Like her two brothers, our late daughter Fiona was autistic. She loved cheese pizza and potato chips. The pizza had to have started out as a cheese pizza; we could not take a pepperoni pizza and remove the pepperoni, for she always knew. She ate only plain potato chips—no ruffles or ridges, no barbecue or cool ranch.
In her earlier years, she loved fruit loops and applejack cereal. (Oh, heck, so did we.) We bought her the most popular brand name, until the company made two mistakes: They added a new colored loop (blue) to the fruit, and a new colored jack (green) to the apple.
Fiona would not eat either of these cereals after that.
We tried emptying the boxes into large mixing bowls and picking out the offending colors, but she wasn’t fooled. She still wouldn’t eat the cereal. Could we not understand what was so obvious to her? THOSE STRANGE COLORS HAD CONTAMINATED IT!
We searched for lesser known brands that did not have evil blue in the fruit, or detestable green in the apple, but the damage had been done. She would no longer eat these cereals, regardless of brand or absence of unacceptable colors.

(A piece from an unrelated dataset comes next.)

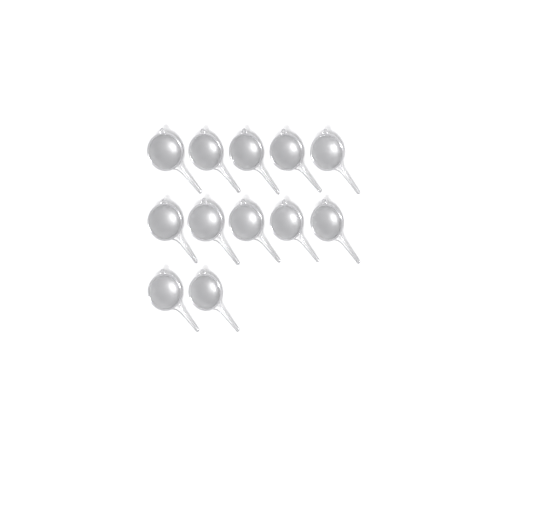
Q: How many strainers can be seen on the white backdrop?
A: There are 12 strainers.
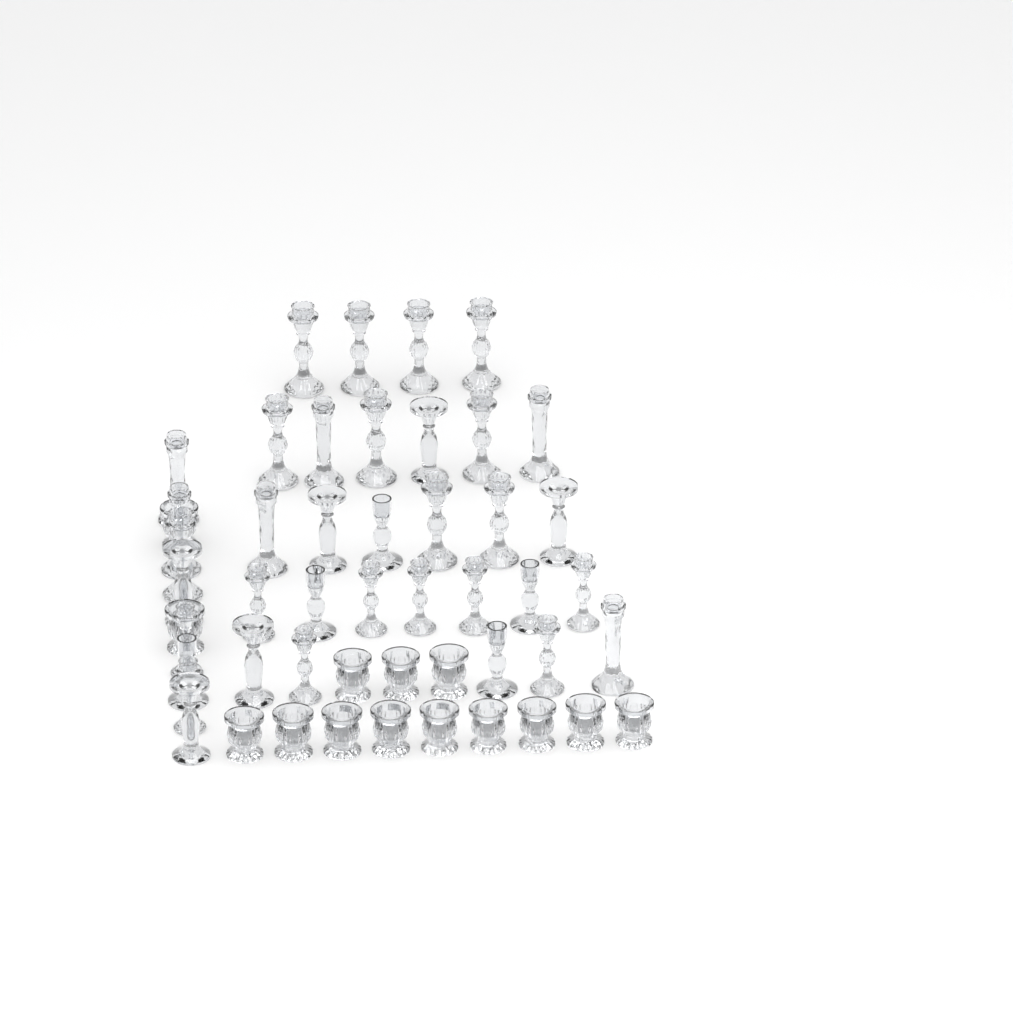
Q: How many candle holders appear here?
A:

For years we assumed this was a feature of her autism, but her younger brother, Baby Bear, loves pepperoni more than any other part of the pizza, will eat any flavor or texture of chip, and any kind of cereal. In that sense, he clearly takes after his father.
When it comes to cereal, I bounce back and forth between raisin bran and grapenuts. Recently, when I ran out of cereal, Mr. Lucky went out to buy some more and came back with two boxes of “trail mix”—grapenuts with all sorts of exotic stuff added to it. It was as if the company took bits out of every type of cereal they made, threw it all together into one box, shook it up and called it “trail mix”--which quite frankly sounds like dog food to me.
I wouldn’t touch it.
Mr. Lucky thought I was crazy and unreasonable and stuck in a rut—as if he didn’t already know all these things about me after twenty years of marriage. “Come on, it’s the same cereal you’ve always eaten,” he said. “And it comes with lots of other stuff you like—cranberries, almonds, vanilla. Plus it was on sale—buy one, get one free.” This is the kind of logic I’ve come to expect from my husband, who’s an honor graduate of the Gracie Allen School of Economics.
I do like cranberries and almonds and vanilla. I also like ketchup and chocolate and fried chicken, but I sure as hell do not want to eat them together, and I certainly don’t want to find them in my grapenuts or raisin bran.
Mr. Lucky gladly ate the trail mix, because he’ll eat any kind of cereal at any time of day—except for grapenuts and raisin bran.
The next day I went out myself to buy cereal I knew I would eat. I had to read the boxes carefully to make sure I got just raisin bran, and not extra crunchy raisin bran, or raisin bran with grapes and nuts, or—heaven forbid, but I wouldn’t be surprised if it’s out there, and I mean way out there—raisin bran with chocolate flakes, chicken chunks and dried globs of ketchup.
Maybe Fiona’s aversion to blue fruit loops and green applejacks had nothing to do with autism. It could be she simply took after her mother.
Mr. Lucky likes to tease me by saying I’m no fun, that I have no sense of adventure.
That’s not entirely true. Secretly, I really want to eat cocoa puffs for breakfast. And I probably would, if I weren’t afraid he and Baby Bear would devour them as snack food, leaving me with nothing to eat for breakfast . . . except grapenuts and raisin bran.